Maya Foa, directrice de Reprieve, a déclaré: «Le jugement tranchant de l'IPT, avec des opinions dissidentes publiées sans précédent, montre à quel point la politique secrète du gouvernement est douteuse.

"Nos services de sécurité jouent un rôle essentiel dans la sécurité de ce pays, mais l'histoire nous a montré à maintes reprises la nécessité d'une surveillance appropriée et de limites de bon sens sur ce que les agents peuvent faire au nom du public."

Ilia Siatitsa, juriste à Privacy International, a déclaré: “ Aujourd'hui, le Investigatory Powers Tribunal a décidé que le MI5 peut secrètement autoriser des informateurs à commettre des crimes graves au Royaume-Uni, y compris des violences.

"Mais deux de ses cinq membres ont émis de puissantes opinions dissidentes, cherchant à maintenir les normes de base de l'état de droit."

Elle a ajouté: «Nous pensons que la grande majorité des TPI s'est trompée sérieusement. Nous demanderons la permission de faire appel pour protéger le public de ce pouvoir secret abusif. »

Daniel Holder, directeur adjoint de la commission de l'administration de la justice, a déclaré: “ La pratique de la participation d'informateurs paramilitaires à des délits graves est un schéma de violations des droits de l'homme qui a prolongé et exacerbé le conflit en Irlande du Nord.

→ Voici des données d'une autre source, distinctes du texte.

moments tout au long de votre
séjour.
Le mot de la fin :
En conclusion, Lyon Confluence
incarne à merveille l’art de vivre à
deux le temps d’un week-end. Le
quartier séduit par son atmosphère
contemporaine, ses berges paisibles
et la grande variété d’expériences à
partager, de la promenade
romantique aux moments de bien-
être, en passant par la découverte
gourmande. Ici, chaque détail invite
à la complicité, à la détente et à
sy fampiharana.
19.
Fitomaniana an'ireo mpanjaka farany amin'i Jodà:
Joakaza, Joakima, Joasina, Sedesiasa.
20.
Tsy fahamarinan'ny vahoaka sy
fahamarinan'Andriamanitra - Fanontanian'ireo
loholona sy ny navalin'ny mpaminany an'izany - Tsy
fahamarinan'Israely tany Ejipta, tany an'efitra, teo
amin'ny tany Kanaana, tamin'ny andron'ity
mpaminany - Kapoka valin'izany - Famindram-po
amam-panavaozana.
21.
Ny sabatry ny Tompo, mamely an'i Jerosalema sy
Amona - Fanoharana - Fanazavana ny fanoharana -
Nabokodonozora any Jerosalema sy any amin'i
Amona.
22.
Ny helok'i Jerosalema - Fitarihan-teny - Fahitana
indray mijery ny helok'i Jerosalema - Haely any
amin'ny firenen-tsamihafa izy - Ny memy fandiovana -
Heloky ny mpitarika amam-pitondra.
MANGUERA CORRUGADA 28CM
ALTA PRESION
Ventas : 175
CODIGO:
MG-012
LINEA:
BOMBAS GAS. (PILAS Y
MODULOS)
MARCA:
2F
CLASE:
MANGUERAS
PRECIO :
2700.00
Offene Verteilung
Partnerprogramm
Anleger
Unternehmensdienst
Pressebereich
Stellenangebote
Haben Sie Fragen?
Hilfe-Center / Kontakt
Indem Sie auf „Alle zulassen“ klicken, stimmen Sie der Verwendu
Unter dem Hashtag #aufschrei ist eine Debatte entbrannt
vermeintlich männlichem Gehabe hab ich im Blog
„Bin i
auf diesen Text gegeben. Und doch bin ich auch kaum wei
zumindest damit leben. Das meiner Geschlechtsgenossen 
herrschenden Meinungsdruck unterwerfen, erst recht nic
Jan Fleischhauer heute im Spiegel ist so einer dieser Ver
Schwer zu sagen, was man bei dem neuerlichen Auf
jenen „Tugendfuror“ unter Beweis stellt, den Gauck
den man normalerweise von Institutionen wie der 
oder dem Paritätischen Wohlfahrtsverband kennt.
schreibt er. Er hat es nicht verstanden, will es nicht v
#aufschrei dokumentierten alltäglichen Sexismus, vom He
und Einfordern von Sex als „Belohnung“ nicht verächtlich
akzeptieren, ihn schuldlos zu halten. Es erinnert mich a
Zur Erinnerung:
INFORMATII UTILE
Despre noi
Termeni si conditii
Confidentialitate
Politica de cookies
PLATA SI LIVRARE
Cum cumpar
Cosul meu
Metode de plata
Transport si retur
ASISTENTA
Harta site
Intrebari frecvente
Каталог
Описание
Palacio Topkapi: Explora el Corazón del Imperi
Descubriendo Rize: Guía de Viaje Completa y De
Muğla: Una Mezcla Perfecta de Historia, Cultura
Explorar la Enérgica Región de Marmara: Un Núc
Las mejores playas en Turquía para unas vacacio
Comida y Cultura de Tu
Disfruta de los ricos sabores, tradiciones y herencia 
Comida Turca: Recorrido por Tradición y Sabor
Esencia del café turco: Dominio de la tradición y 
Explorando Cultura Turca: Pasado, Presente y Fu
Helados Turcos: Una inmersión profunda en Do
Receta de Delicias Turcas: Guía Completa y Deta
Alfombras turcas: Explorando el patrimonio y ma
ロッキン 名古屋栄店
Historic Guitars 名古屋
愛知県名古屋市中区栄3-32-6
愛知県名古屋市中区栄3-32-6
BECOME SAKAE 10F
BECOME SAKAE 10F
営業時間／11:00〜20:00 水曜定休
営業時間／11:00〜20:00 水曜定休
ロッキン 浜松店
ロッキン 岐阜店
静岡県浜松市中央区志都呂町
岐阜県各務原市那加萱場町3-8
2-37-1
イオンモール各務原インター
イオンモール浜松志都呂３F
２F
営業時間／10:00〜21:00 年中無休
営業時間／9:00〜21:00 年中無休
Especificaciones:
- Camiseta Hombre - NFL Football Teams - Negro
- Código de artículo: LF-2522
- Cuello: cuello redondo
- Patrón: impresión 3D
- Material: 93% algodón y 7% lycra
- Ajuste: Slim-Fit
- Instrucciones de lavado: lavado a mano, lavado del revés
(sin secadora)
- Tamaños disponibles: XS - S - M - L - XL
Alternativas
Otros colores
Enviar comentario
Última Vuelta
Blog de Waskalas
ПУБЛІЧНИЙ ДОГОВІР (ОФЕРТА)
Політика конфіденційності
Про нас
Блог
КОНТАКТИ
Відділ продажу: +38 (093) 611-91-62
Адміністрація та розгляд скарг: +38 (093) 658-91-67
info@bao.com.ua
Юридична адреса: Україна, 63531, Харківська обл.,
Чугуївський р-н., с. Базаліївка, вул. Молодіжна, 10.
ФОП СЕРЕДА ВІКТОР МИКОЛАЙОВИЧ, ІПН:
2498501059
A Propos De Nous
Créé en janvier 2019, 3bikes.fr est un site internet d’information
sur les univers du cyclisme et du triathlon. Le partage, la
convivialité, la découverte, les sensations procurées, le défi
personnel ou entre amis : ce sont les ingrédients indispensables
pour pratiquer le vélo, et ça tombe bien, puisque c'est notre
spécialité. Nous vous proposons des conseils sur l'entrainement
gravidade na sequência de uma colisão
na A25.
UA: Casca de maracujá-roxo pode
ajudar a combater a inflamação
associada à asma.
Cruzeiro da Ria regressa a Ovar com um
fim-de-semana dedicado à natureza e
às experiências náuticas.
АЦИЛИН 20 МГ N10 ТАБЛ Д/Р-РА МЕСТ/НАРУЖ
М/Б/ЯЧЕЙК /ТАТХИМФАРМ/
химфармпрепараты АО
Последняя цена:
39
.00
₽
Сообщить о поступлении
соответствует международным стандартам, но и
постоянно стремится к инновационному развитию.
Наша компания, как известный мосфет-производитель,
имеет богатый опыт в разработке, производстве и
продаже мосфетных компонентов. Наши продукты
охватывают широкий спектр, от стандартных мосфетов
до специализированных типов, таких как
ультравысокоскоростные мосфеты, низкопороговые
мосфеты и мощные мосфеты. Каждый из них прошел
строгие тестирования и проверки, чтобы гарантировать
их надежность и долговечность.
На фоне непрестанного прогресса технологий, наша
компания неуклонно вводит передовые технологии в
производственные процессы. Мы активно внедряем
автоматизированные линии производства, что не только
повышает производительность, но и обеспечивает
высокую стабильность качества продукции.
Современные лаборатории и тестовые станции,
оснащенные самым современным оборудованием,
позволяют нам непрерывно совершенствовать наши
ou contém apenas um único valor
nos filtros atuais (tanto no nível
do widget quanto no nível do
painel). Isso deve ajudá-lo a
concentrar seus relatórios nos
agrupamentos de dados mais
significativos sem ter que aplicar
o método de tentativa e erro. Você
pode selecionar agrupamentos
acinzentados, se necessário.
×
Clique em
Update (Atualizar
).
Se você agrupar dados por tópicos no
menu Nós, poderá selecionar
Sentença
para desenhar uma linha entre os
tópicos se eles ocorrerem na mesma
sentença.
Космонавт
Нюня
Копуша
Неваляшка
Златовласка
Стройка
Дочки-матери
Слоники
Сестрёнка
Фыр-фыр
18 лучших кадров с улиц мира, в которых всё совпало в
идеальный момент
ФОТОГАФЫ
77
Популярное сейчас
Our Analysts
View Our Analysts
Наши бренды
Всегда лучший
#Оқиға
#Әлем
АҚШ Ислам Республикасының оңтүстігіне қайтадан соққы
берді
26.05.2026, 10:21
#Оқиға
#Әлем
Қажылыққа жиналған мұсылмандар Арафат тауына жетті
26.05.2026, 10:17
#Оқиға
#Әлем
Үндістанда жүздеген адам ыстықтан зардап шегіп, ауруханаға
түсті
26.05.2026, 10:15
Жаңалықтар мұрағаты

«Les documents d'archives montrent que la nature illégale de la conduite des informateurs était connue à l'époque et il semble que la politique ait depuis été encore plus formalisée. Cette décision serrée est loin de mettre fin à l'affaire ».

Un porte-parole du ministère de l'Intérieur a déclaré: “ L'utilisation d'agents secrets est un outil essentiel pour le M15, car il accomplit son travail de sécurité du pays.

«Nous sommes heureux que le Tribunal ait statué en faveur du gouvernement à tous égards et reconnu que la participation à la criminalité peut être une caractéristique nécessaire de ce travail vital.

«Nous nous engageons à faire en sorte que les agences de renseignement et de sécurité soient soutenues par le gouvernement et disposent des outils appropriés pour assurer notre sécurité.»